[cap-talk] Firefox breaks the principle of identifiability

Ka-Ping Yee cap-talk at zesty.ca
Mon Feb 7 18:11:27 EST 2005

> >Unfortunately, so far the response to this announcement has only
> >been "Oh well.  Too bad!"  No one can see any other way to make
> >IDNs work.  The only solution is to turn off IDNs altogether.
> Where have you seen this response? Over on the crypto + security at
> mozilla groups there has been quite a bit of chit chat on the problem,
> although I grant that nobody who claims to be a member of a security
> team has said anything yet.

I admit that my characterization of the response comes from various
blog entries about the vulnerability, not the Mozilla newsgroups.  So
perhaps it is not fair for me to say that there is no response.  Rumour
has it that Opera is claiming there is nothing wrong with their
implementation, which, if true, is quite depressing.

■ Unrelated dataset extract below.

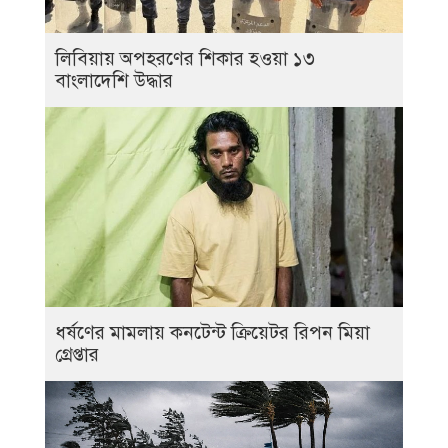
লিবিয়ায় অপহরণের শিকার হওয়া ১৩
বাংলাদেশি উদ্ধার
ধর্ষণের মামলায় কনটেন্ট ক্রিয়েটর রিপন মিয়া
গ্রেপ্তার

I am very disappointed that the implementors of IDNs in Firefox did not
anticipate this problem.  The problem is well known and well documented.
See http://www.icann.org/committees/idn/idn-codepoint-paper.htm or
http://www.cs.technion.ac.il/~gabr/papers/homograph.html for instance.
RFC 3454 (Stringprep) specifically points out:

    The Unicode and ISO/IEC 10646 repertoires have many characters that
    look similar.  In many cases, users of security protocols might do
    visual matching, such as when comparing the names of trusted third
    parties.  Because it is impossible to map similar-looking characters
    without a great deal of context such as knowing the fonts used,
    stringprep does nothing to map similar-looking characters together
    nor to prohibit some characters because they look like others.  User
    applications can help disambiguate some similar-looking characters by
    showing the user when a string changes between scripts.

Even if no one on the Firefox team read this paragraph, even 0.5 second
of thought on the topic of security and usability should have been
sufficient to realize that the use of Unicode in the location bar would
yield a security-damaging source of ambiguity.

> >However, i'm inclined to think that Unicode domain names are just
> >inherently insecure and should not be used.  Even if users learn
> >to identify sites with pet names, they are still vulnerable to
> >confusion if they look at the location bar, read the name there,
> >and type it into the location bar later.
> By this logic we should stop using language!

I think you're overstating my case.  My argument is that Unicode is
much too large a character set for humans to be able to distinguish
different characters.

> The IDN situation has always existed in the domain system via
> PayPa1.com.  Should we not accept digits in domains?

It seems feasible to me to choose (or design) a font that would make
all of the 7-bit printable ASCII characters clearly distinguishable.
For domain recognition we don't even need all the characters -- just
the letters, digits, hyphen, and period.

This does not seem feasible to me for a character set as large as
Unicode, and flatly impossible for Unicode in particular because
Unicode includes characters that are *defined* to be invisible or
to combine with other characters to yield perfect homographs.